▶ [Activity] Exactly and only the lines below from the one containing "NYN Liaison: Neil Satterly" down to the one containing "Section 1: OFFICERS" are wanted, both included; please exclude every picture.

▶ [The records]
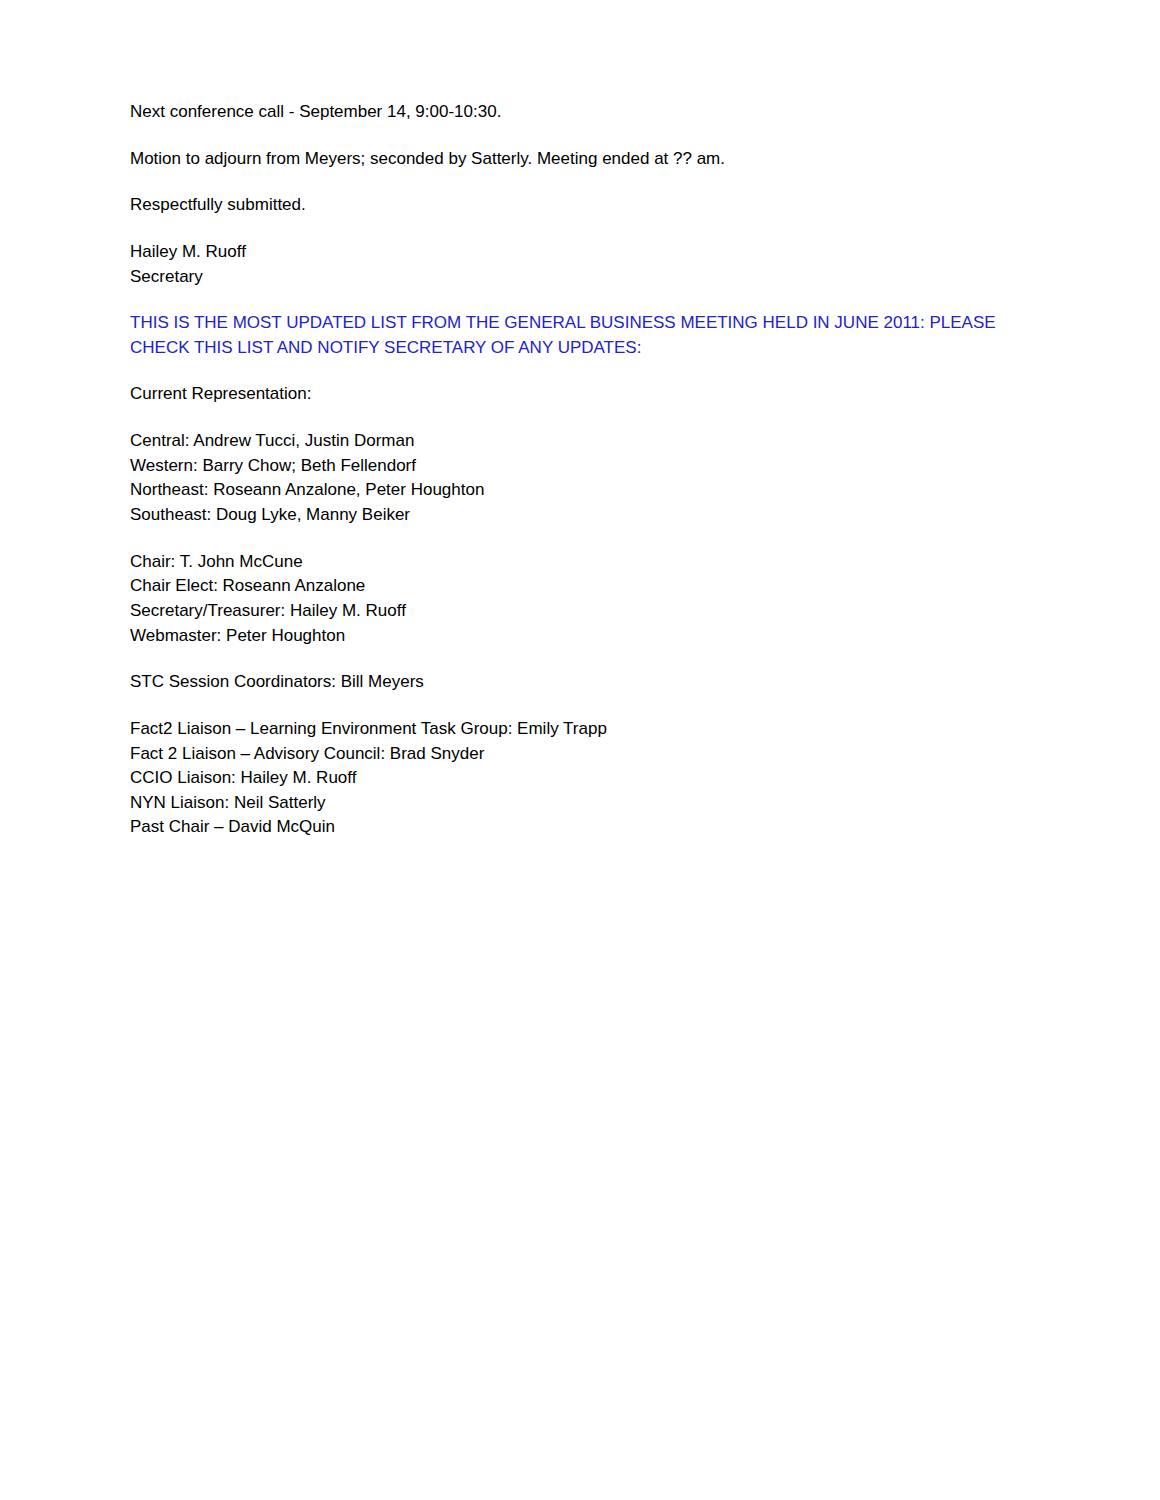Next conference call - September 14, 9:00-10:30.
Motion to adjourn from Meyers; seconded by Satterly. Meeting ended at ?? am.
Respectfully submitted.
Hailey M. Ruoff
Secretary
THIS IS THE MOST UPDATED LIST FROM THE GENERAL BUSINESS MEETING HELD IN JUNE 2011: PLEASE CHECK THIS LIST AND NOTIFY SECRETARY OF ANY UPDATES:
Current Representation:
Central: Andrew Tucci, Justin Dorman
Western: Barry Chow; Beth Fellendorf
Northeast: Roseann Anzalone, Peter Houghton
Southeast: Doug Lyke, Manny Beiker
Chair: T. John McCune
Chair Elect: Roseann Anzalone
Secretary/Treasurer: Hailey M. Ruoff
Webmaster: Peter Houghton
STC Session Coordinators: Bill Meyers
Fact2 Liaison – Learning Environment Task Group: Emily Trapp
Fact 2 Liaison – Advisory Council: Brad Snyder
CCIO Liaison: Hailey M. Ruoff
NYN Liaison: Neil Satterly
Past Chair – David McQuin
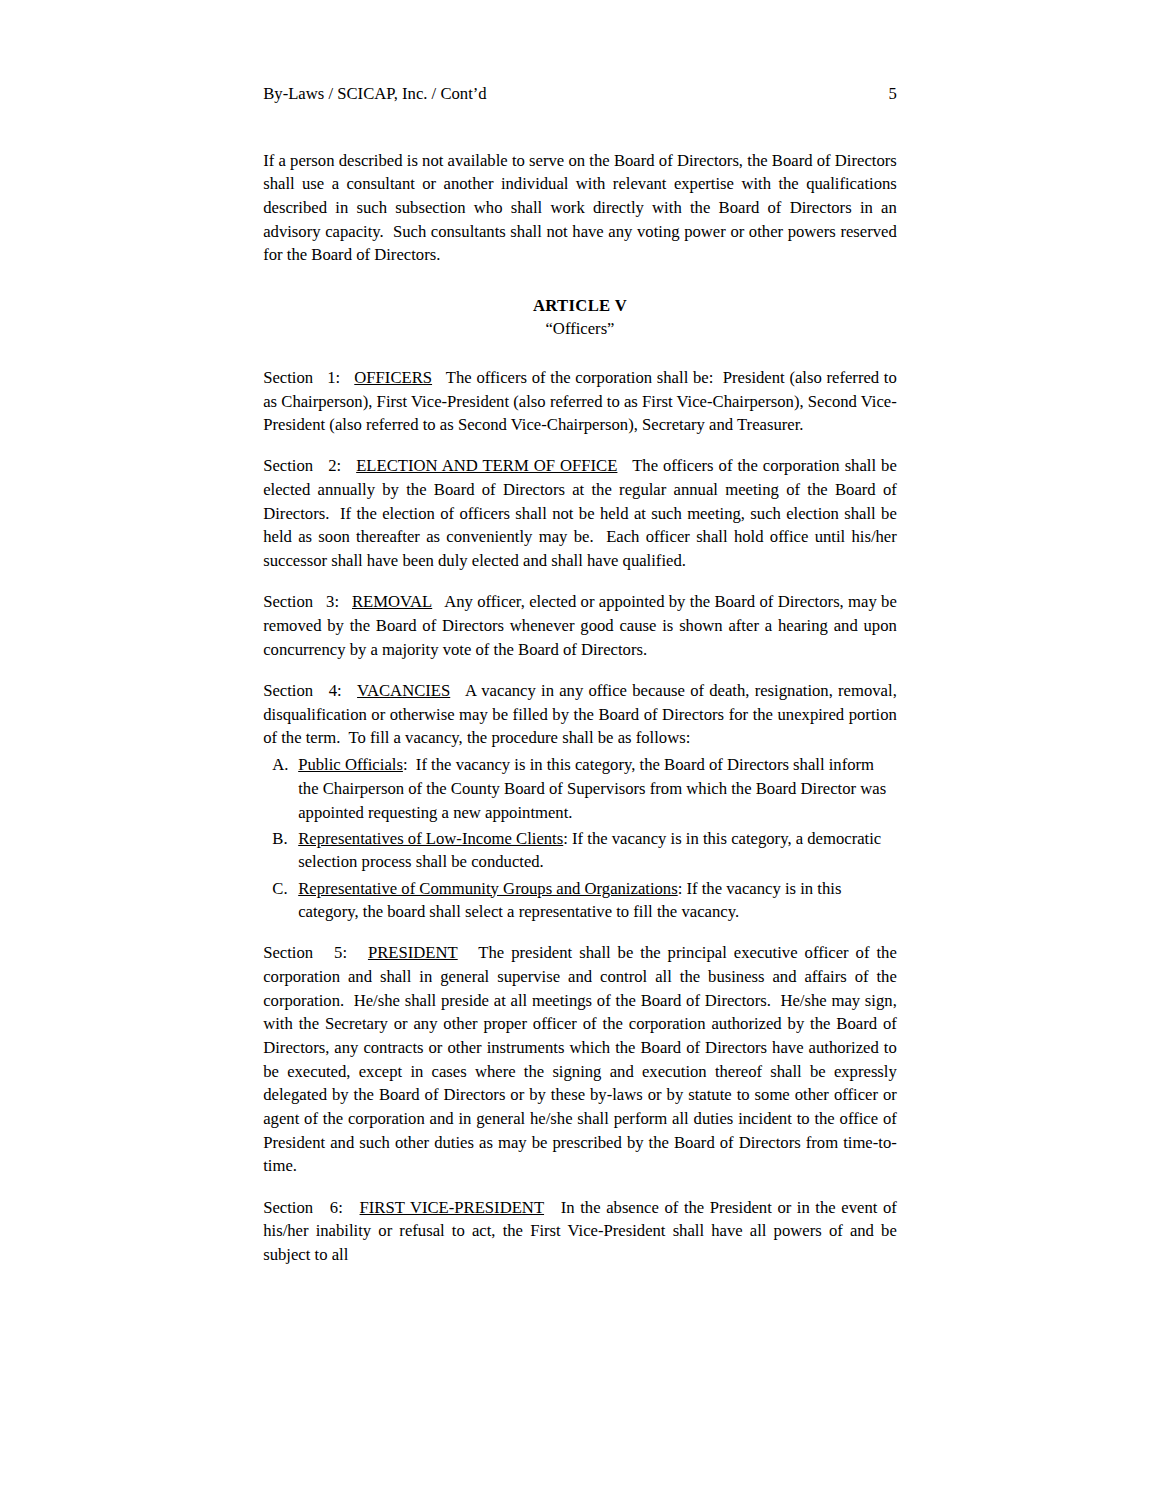By-Laws / SCICAP, Inc. / Cont’d
5
If a person described is not available to serve on the Board of Directors, the Board of Directors shall use a consultant or another individual with relevant expertise with the qualifications described in such subsection who shall work directly with the Board of Directors in an advisory capacity. Such consultants shall not have any voting power or other powers reserved for the Board of Directors.
ARTICLE V
“Officers”
Section 1: OFFICERS The officers of the corporation shall be: President (also referred to as Chairperson), First Vice-President (also referred to as First Vice-Chairperson), Second Vice-President (also referred to as Second Vice-Chairperson), Secretary and Treasurer.
Section 2: ELECTION AND TERM OF OFFICE The officers of the corporation shall be elected annually by the Board of Directors at the regular annual meeting of the Board of Directors. If the election of officers shall not be held at such meeting, such election shall be held as soon thereafter as conveniently may be. Each officer shall hold office until his/her successor shall have been duly elected and shall have qualified.
Section 3: REMOVAL Any officer, elected or appointed by the Board of Directors, may be removed by the Board of Directors whenever good cause is shown after a hearing and upon concurrency by a majority vote of the Board of Directors.
Section 4: VACANCIES A vacancy in any office because of death, resignation, removal, disqualification or otherwise may be filled by the Board of Directors for the unexpired portion of the term. To fill a vacancy, the procedure shall be as follows:
A. Public Officials: If the vacancy is in this category, the Board of Directors shall inform the Chairperson of the County Board of Supervisors from which the Board Director was appointed requesting a new appointment.
B. Representatives of Low-Income Clients: If the vacancy is in this category, a democratic selection process shall be conducted.
C. Representative of Community Groups and Organizations: If the vacancy is in this category, the board shall select a representative to fill the vacancy.
Section 5: PRESIDENT The president shall be the principal executive officer of the corporation and shall in general supervise and control all the business and affairs of the corporation. He/she shall preside at all meetings of the Board of Directors. He/she may sign, with the Secretary or any other proper officer of the corporation authorized by the Board of Directors, any contracts or other instruments which the Board of Directors have authorized to be executed, except in cases where the signing and execution thereof shall be expressly delegated by the Board of Directors or by these by-laws or by statute to some other officer or agent of the corporation and in general he/she shall perform all duties incident to the office of President and such other duties as may be prescribed by the Board of Directors from time-to-time.
Section 6: FIRST VICE-PRESIDENT In the absence of the President or in the event of his/her inability or refusal to act, the First Vice-President shall have all powers of and be subject to all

▶ [Reply to the exercise]
NYN Liaison: Neil Satterly
Past Chair – David McQuin
By-Laws / SCICAP, Inc. / Cont’d
5
If a person described is not available to serve on the Board of Directors, the Board of Directors shall use a consultant or another individual with relevant expertise with the qualifications described in such subsection who shall work directly with the Board of Directors in an advisory capacity. Such consultants shall not have any voting power or other powers reserved for the Board of Directors.
ARTICLE V
“Officers”
Section 1: OFFICERS The officers of the corporation shall be: President (also referred to as Chairperson), First Vice-President (also referred to as First Vice-Chairperson), Second Vice-President (also referred to as Second Vice-Chairperson), Secretary and Treasurer.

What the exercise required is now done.